● **Saved data entries**:

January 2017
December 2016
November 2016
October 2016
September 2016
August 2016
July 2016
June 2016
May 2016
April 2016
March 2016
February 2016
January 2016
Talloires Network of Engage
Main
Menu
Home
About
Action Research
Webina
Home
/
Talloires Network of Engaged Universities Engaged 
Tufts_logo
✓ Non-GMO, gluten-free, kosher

● **AIM OF THE TASK**: Please output every line shown above exactly.

● **ANSWER BOX**:
January 2017
December 2016
November 2016
October 2016
September 2016
August 2016
July 2016
June 2016
May 2016
April 2016
March 2016
February 2016
January 2016
Talloires Network of Engage
Main
Menu
Home
About
Action Research
Webina
Home
/
Talloires Network of Engaged Universities Engaged 
Tufts_logo
✓ Non-GMO, gluten-free, kosher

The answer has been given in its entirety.